The reason for this relates to class actions for low-value claims. If a defendant defeats class certification, the named plaintiff’s individual claims survive, but because those damages are so minimal, litigation would not be worth the costs to the plaintiff to proceed. Even where a named plaintiff prevails at class certification, defendants tend to favor quick settlements, forgoing strong defenses on the merits to avoid often uncertain and potentially disastrous liability. Settlement after a class is certified not only limits ongoing litigation costs but also bars all class members identified in the settlement class from bringing subsequent litigation on the same issue. As a result, class actions rarely proceed to a full trial on the merits.

Class actions also require specialized discovery. To certify a class, plaintiffs must prove that the class meets all explicit and implicit requirements of Federal Rule of Civil Procedure 23. In Rule 23 discovery, plaintiffs inquire about the accused practice or product from the defendant. They use traditional discovery tools, including document requests, interrogatories, depositions, and experts. For defendants, Rule 23 discovery is a time to depose the plaintiff to distinguish the plaintiff’s claims from those he or she is attempting to assert on behalf of the class and to test the plaintiff’s adequacy to represent a class.

Due to the impact of class certification, many practitioners seek to bifurcate Rule 23 discovery from merits discovery. In some cases, Rule 23 discovery proceeds first and merits discovery occurs only if a class is certified. If a defendant is confident that it can defeat class certification or wants to limit discovery costs, this may be a good strategy. On the other hand, in conducting the required rigorous analysis at class certification, judges may peek at the merits of the plaintiff’s claims. Accordingly, defendants should present merits evidence they think could defeat class certification. Another option is to sequence merits discovery of the plaintiff’s individual claims before Rule 23 discovery. This strategy may be appropriate where a defendant has a basis for a strong early summary-judgment motion on the named plaintiff’s individual claims.

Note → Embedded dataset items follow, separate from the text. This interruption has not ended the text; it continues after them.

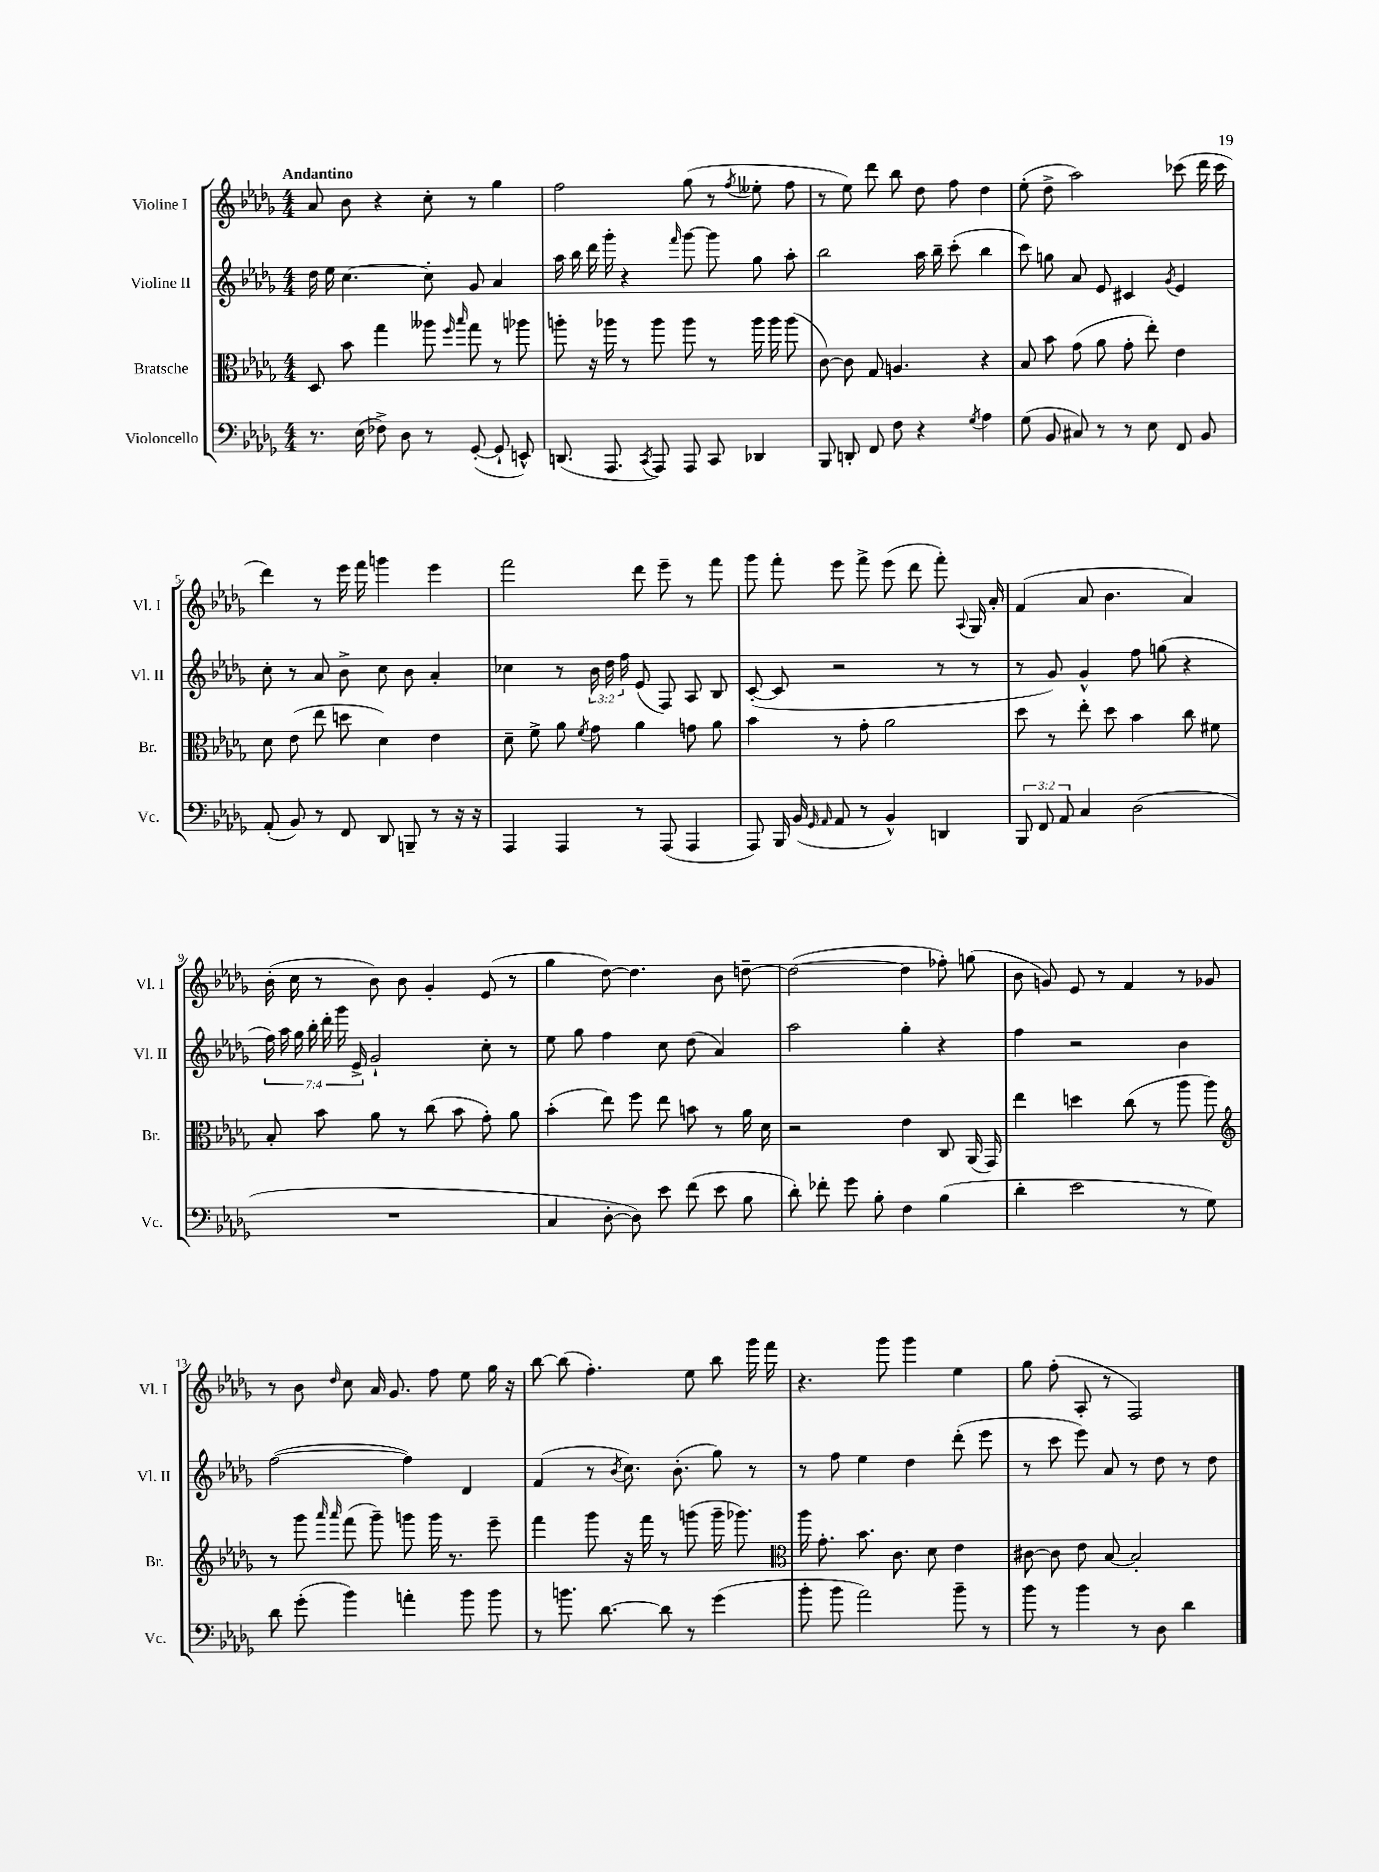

**kern	**kern	**kern	**kern
*part4	*part3	*part2	*part1
*staff4	*staff3	*staff2	*staff1
*I"Violoncello	*I"Bratsche	*I"Violine II	*I"Violine I
*I'Vc.	*I'Br.	*I'Vl. II	*I'Vl. I
*clefF4	*clefC3	*clefG2	*clefG2
*k[b-e-a-d-g-]	*k[b-e-a-d-g-]	*k[b-e-a-d-g-]	*k[b-e-a-d-g-]
*M4/4	*M4/4	*M4/4	*M4/4
=1	=1	=1	=1
!	!	!	!LO:TX:a:B:t=Andantino
8.r	8D-/	16dd-\	8a-/
.	.	16ee-\	.
.	8b-\	[4.cc\	8b-\
(16E-\	.	.	.
8F-X^\)	4gg-\	.	4r
8D-\	.	.	.
8r	8aa--X\	8cc'\]	8cc'\
.	16qqff/	.	.
.	16qqbb-/	.	.
([8GG-'/	8gg-\	8g-/	8r
8GG-`/]	8r	4a-/	4gg-\
8EEn^^/)	8aa-X\	.	.
=2	=2	=2	=2
(8.DDn/	8aan'\	16aa-\	2ff\
.	.	16bb-\	.
.	16r	16ddd-\	.
8.AAA-/	16aa-X\	16ggg-'\	.
.	8r	4r	.
8qCC/	.	.	.
8AAA-/)	8aa-\	.	.
.	.	16qqfff/	.
8AAA-/	8aa-\	[8ggg-\	(8gg-\
8CC/	8r	8ggg-\]	8r
.	.	.	8qff/
4DD-X/	16aa-\	8gg-\	8ee--X'\
.	16aa-\	.	.
.	(8aa-\	8aa-'\	8ff\
=3	=3	=3	=3
8BBB-/	[8c\)	2bb-\	8r
8DDn'/	8c\]	.	8ee-\)
8FF/	8G-/	.	8ddd-\
8F\	4.An/	.	8bb-\
4r	.	16aa-\	8dd-\
.	.	16bb-~\	.
.	.	(8ccc'\	8ff\
8qG-/	.	.	.
4A-\	4r	4bb-\	4dd-\
=4	=4	=4	=4
(8G-\	8B-/	8ccc\)	(8ee-'\
8BB-/	8b-\	8ggn\	8dd-^\
8C#X/)	(8g-\	8a-/	2aa-\)
8r	8a-\	8e-/	.
8r	8g-'\	4c#X/	.
8E-\	8ee-'\)	.	.
.	.	8qg-/	.
8FF/	4e-\	4e-/	(8ccc-X\
8BB-/	.	.	16ddd-\
.	.	.	16ccc-\
!!LO:LB:g=z
=5	=5	=5	=5
(8AA-'/	8d-\	8cc'\	4ddd-\)
8BB-/)	(8e-\	8r	.
8r	8ee-\	8a-/	8r
8FF/	8ddn\	8b-^\	16eee-\
.	.	.	16fff\
8DD-/	4d-\)	8cc\	4gggn\
8BBBn~/	.	8b-\	.
8r	4e-\	4a-'/	4eee-\
16r	.	.	.
16r	.	.	.
=6	=6	=6	=6
4AAA-/	8d-~\	4cc-X\	2fff\
.	8f^\	.	.
4AAA-/	8a-\	8r	.
.	8qf/	.	.
.	8g-\	24b-\	.
.	.	24dd-\	.
.	.	24ff\	.
8r	4a-\	(8e-/	8ddd-\
(8AAA-/	.	8F/)	8eee-~\
4AAA-/	8gn\	8A-/	8r
.	8a-\	8B-/	8fff\
=7	=7	=7	=7
8AAA-/)	4b-\	([8c'/	8ggg-\
16BBB-/	.	8c/]	8fff'\
(16BB-/	.	.	.
16qqGG-/	.	.	.
16qqAA-/	.	.	.
8AA-/	8r	2r	8eee-\
8r	8g-'\	.	8fff^\
4BB-^^/)	2a-\	.	(8eee-\
.	.	.	8ddd-\
4DDn/	.	8r	8fff'\)
.	.	.	8qqA-/
.	.	8r	16G-/
.	.	.	16a-'/
=8	=8	=8	=8
12BBB-/	8dd-\	8r	(4f/
12FF/	.	.	.
.	8r	8g-/)	.
12AA-/	.	.	.
4C/	8ee-'\	4g-^^/	8a-/
.	8dd-\	.	4.b-\
(2D-\	4b-\	8ff\	.
.	.	(8ggn\	.
.	8cc\	4r	4a-/)
.	8f#X\	.	.
!!LO:LB:g=z
=9	=9	=9	=9
1r	8B-'/	28ff\)	(16b-'\
.	.	28aa-\	.
.	.	.	16cc\
.	.	28gg-\	.
.	.	28bb-'\	.
.	8b-\	.	8r
.	.	28ddd-'\	.
.	.	28ggg-\	.
.	.	28e-^/	.
.	8a-\	2g-`/	8b-\)
.	8r	.	8b-\
.	(8cc\	.	4g-'/
.	8b-\	.	.
.	8g-'\)	8cc'\	(8e-/
.	8a-\	8r	8r
=10	=10	=10	=10
4C/	(4b-'\	8ee-\	4gg-\
.	.	8gg-\	.
[8D-'\	8ee-\)	4ff\	[8dd-\)
8D-\])	8ff\	.	4.dd-\]
8e-\	8ee-\	8cc\	.
(8f\	8bn\	(8dd-\	.
8e-\	8r	4a-/)	8b-\
8B-\	16a-\	.	[8ddn~\
.	16d-\	.	.
=11	=11	=11	=11
8d-'\)	2r	2aa-\	(2dd\_
8f-X'\	.	.	.
8g-\	.	.	.
8B-'\	.	.	.
4F\	4e-\	4gg-'\	4dd\]
(4B-\	8C/	4r	8ff-X'\)
.	(16AA-/	.	(8ggn\
.	16GG-/)	.	.
=12	=12	=12	=12
4d-'\	4ee-\	4ff\	8b-\
.	.	.	8gn/)
2e-\	4ddn\	2r	8e-/
.	.	.	8r
.	(8cc\	.	4f/
.	8r	.	.
8r	8aa-\	4b-\	8r
8G-\)	8aa-\)	.	8g-X/
!!LO:LB:g=z
=13	=13	=13	=13
*	*clefG2	*	*
8d-\	8r	([2ff\	8r
(8g-'\	8ggg-\	.	8b-\
.	16qqaaa-/	.	.
.	16qqaaa-/	.	16qqdd-/
4b-\)	(8fff\	.	8cc\
.	8ggg-~\)	.	16a-/
.	.	.	8.g-/
4an'\	8gggn\	4ff\])	.
.	16ggg\	.	8ff\
.	8.r	.	.
8b-\	.	4d-/	8ee-\
8b-\	8eee-~\	.	16gg-\
.	.	.	16r
=14	=14	=14	=14
8r	4fff\	(4f/	[8bb-\
8.bn\	.	.	(8bb-\]
.	8ggg-\	8r	4.ff'\)
[8.d-\	.	.	.
.	.	8qb-/	.
.	16r	8.cc\)	.
.	16fff\	.	.
8d-\]	8r	.	.
.	.	(8.b-'\	.
8r	(8gggn\	.	8ee-\
(4g-\	16ggg~\	8gg-\)	8bb-\
.	8.ggg-X\)	.	.
.	.	8r	16ggg-\
.	.	.	16fff\
=15	=15	=15	=15
*	*clefC3	*	*
8b-'\	16aa-\	8r	4.r
.	8.g-'\	.	.
8b-\	.	8ff\	.
2a-\)	8.b-\	4ee-\	.
.	.	.	8ggg-\
.	8.c\	.	.
.	.	4dd-\	4ggg-\
.	8d-\	.	.
8b-~\	4e-\	(8ddd-'\	4ee-\
8r	.	8eee-\	.
=16	=16	=16	=16
8b-\	[8c#X\	8r	8gg-\
8r	8c#\]	8ccc\	(8ff'\
4b-\	8e-\	8eee-\)	8A-'/
.	[8B-/	8a-/	8r
8r	2B-'/]	8r	2F/)
8D-\	.	8dd-\	.
4d-\	.	8r	.
.	.	8dd-\	.
==	==	==	==
*-	*-	*-	*-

A third striking difference between aggregate and individual litigation is how quickly a class action can expand with additional class representative and tag-along cases from different jurisdictions. Although joinder and multidistrict litigation are not unique to class actions, the frequency of having multiple plaintiffs, representing multiple state classes, causes an already complex class action to become even more complex very quickly. A class action may begin with one or two named plaintiffs seeking to certify a statewide class, but if certified, copy-cat cases in other states may follow. All of the sudden, the defendant may be facing much larger potential liability and the original plaintiff’s counsel may lose control of the case. Practically, it also means more moving parts for the practitioners on both sides of the “v.”

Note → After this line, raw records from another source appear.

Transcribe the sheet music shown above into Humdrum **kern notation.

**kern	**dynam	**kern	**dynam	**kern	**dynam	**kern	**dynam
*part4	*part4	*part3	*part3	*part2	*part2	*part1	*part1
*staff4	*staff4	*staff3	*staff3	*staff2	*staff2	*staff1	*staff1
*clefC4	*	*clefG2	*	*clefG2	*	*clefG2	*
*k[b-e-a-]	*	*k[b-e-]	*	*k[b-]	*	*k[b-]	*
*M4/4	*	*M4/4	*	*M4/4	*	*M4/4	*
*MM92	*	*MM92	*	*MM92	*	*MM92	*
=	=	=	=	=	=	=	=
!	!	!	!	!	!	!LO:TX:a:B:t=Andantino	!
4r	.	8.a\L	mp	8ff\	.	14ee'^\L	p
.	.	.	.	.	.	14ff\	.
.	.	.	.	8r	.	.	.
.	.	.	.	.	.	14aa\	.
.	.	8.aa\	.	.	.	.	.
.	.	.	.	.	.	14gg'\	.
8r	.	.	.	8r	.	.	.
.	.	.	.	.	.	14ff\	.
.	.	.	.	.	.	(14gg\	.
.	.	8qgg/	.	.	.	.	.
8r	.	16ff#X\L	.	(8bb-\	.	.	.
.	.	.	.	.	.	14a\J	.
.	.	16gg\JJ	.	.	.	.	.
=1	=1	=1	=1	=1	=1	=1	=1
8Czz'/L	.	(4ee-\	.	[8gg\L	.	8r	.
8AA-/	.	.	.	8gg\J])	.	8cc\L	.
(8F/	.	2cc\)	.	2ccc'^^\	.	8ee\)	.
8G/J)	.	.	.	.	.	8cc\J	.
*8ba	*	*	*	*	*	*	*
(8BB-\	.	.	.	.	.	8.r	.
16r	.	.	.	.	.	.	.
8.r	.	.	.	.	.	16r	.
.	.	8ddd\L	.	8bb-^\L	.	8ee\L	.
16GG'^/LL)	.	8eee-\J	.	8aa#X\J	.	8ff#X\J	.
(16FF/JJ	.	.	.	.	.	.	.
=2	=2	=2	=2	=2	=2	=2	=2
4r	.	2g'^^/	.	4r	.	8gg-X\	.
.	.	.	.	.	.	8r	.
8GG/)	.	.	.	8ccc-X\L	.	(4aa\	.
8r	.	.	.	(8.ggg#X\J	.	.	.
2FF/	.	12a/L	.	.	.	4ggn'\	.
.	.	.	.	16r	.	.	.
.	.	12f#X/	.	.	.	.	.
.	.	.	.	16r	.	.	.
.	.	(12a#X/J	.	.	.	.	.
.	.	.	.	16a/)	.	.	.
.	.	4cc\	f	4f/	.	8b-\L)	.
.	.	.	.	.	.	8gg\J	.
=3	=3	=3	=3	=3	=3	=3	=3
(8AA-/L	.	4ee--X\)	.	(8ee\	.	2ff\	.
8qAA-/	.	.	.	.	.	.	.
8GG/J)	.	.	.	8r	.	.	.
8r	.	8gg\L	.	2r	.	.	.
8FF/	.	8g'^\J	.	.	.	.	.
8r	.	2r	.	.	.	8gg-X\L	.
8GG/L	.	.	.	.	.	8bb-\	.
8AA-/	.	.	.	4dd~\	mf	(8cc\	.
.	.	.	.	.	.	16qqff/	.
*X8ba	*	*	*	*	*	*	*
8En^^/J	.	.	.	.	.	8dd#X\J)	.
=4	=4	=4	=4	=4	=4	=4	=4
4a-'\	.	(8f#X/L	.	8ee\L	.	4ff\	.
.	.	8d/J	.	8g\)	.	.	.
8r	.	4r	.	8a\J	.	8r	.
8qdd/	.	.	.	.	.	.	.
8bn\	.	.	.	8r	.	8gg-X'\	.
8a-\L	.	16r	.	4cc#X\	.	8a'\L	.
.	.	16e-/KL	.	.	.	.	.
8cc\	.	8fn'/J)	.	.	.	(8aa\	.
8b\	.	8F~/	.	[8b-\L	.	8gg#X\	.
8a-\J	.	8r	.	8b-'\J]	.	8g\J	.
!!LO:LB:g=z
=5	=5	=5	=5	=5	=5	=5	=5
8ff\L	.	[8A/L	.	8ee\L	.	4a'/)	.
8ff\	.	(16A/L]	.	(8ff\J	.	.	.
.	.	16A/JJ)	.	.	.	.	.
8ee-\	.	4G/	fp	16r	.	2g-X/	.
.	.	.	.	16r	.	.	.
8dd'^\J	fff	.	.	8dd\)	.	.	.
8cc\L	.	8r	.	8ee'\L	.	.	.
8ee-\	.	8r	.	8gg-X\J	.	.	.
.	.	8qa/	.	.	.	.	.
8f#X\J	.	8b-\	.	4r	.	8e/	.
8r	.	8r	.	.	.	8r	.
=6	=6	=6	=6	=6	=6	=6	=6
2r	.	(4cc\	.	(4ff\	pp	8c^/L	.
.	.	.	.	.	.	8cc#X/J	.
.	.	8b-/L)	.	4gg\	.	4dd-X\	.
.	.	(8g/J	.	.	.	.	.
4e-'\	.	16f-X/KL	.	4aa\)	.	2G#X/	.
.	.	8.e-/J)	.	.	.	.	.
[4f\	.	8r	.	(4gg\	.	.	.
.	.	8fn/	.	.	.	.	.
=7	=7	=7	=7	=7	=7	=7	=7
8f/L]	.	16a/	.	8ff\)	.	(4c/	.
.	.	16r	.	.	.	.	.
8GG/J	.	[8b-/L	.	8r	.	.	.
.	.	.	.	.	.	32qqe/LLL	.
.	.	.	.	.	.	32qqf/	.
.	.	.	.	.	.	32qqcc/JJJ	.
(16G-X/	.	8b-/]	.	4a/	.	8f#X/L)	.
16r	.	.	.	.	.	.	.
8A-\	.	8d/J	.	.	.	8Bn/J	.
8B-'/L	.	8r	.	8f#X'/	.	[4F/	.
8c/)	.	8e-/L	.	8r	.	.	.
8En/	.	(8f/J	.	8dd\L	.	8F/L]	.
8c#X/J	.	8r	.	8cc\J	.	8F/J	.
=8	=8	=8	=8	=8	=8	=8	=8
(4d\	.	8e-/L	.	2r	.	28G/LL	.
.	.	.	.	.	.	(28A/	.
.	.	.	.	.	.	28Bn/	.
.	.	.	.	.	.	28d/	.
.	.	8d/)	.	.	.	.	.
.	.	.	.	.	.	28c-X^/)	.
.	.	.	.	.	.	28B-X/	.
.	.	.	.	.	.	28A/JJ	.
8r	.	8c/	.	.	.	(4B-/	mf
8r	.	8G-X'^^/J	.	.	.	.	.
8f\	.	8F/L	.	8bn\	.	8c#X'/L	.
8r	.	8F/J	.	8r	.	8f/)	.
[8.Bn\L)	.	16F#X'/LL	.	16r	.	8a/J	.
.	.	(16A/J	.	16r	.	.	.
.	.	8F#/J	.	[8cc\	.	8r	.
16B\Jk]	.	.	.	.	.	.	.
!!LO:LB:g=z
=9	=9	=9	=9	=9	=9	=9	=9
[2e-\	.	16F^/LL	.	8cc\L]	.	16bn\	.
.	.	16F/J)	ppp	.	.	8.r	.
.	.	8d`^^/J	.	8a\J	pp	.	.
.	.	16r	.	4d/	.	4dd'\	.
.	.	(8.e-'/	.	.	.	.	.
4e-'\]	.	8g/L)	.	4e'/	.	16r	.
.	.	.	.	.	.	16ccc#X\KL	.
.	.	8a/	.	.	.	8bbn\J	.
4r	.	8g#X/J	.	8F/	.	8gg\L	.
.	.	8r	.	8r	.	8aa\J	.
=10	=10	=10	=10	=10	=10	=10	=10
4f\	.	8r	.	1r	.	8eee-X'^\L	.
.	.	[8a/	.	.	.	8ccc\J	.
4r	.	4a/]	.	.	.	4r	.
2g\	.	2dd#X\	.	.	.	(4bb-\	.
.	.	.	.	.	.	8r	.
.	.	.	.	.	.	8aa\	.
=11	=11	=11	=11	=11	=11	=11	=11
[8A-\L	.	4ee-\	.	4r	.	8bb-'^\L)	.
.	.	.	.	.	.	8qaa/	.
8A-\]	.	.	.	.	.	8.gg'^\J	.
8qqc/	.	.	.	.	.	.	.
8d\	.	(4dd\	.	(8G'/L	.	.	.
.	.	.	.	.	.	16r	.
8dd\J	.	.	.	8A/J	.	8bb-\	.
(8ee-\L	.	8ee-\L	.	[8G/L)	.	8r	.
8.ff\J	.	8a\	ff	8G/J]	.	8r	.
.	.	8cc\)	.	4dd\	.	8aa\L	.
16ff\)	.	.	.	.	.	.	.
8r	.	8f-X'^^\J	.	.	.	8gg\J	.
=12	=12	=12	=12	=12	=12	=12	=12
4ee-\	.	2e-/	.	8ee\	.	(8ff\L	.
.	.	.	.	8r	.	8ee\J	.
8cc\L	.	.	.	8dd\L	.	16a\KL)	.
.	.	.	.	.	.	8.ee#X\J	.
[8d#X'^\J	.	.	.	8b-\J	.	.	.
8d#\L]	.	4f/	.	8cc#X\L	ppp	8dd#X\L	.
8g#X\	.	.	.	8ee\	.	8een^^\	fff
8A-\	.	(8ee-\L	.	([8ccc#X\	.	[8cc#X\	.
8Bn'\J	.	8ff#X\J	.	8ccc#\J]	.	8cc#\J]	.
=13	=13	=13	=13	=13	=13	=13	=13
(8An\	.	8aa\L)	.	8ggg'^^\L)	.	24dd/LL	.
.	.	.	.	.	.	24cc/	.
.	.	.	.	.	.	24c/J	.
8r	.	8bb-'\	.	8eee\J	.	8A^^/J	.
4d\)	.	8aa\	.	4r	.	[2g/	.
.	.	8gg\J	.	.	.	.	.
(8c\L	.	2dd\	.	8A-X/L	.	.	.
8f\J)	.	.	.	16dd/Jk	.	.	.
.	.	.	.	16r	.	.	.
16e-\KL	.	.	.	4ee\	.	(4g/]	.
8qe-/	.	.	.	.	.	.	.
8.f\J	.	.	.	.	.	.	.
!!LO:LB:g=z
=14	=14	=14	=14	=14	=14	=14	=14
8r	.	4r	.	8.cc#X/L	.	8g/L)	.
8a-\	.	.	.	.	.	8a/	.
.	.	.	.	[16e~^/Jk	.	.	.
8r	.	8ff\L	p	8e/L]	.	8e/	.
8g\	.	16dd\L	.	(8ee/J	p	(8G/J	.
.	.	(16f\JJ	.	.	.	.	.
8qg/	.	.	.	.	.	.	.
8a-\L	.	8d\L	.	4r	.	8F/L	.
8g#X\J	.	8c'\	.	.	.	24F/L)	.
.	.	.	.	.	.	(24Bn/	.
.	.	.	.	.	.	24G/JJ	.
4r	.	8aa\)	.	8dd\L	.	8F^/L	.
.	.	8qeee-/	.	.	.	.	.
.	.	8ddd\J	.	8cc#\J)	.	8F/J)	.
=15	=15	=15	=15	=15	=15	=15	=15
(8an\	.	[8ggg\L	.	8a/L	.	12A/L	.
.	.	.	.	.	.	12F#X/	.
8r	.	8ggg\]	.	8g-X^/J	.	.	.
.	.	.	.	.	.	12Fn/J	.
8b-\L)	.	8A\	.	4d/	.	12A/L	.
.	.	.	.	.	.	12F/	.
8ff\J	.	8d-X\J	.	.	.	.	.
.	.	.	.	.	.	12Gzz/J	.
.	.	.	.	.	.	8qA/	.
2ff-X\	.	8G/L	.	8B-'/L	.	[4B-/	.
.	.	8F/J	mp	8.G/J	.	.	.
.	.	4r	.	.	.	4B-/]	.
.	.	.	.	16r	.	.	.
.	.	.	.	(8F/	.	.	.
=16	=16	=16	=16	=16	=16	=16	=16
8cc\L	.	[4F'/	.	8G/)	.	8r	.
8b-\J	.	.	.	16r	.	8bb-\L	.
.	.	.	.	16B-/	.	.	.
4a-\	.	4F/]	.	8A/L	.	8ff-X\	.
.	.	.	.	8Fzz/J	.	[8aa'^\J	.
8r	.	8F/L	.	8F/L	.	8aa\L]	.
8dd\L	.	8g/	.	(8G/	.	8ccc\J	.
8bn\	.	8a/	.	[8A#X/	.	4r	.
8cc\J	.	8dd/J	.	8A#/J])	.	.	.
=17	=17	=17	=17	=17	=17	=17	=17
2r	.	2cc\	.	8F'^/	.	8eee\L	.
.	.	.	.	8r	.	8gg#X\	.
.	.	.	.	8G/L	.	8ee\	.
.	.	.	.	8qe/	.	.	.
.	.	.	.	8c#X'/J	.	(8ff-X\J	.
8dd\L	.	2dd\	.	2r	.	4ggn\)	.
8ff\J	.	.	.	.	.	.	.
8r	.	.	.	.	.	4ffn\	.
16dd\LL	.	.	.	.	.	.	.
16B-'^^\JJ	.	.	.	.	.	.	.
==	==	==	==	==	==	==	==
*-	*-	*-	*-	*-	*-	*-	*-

Two years in, the more class actions I handle, the more I see recurring issues and new strategies employed by other practitioners. While the unique procedure, the discovery strategies, and the complexity of cases are three issues that struck me as important for practitioners to consider, class action practice is incredibly diverse and changing rapidly thanks to a U.S. Supreme Court taking up class action appeals. There is nothing much more exciting than having the U.S. Supreme Court making law in your practice area.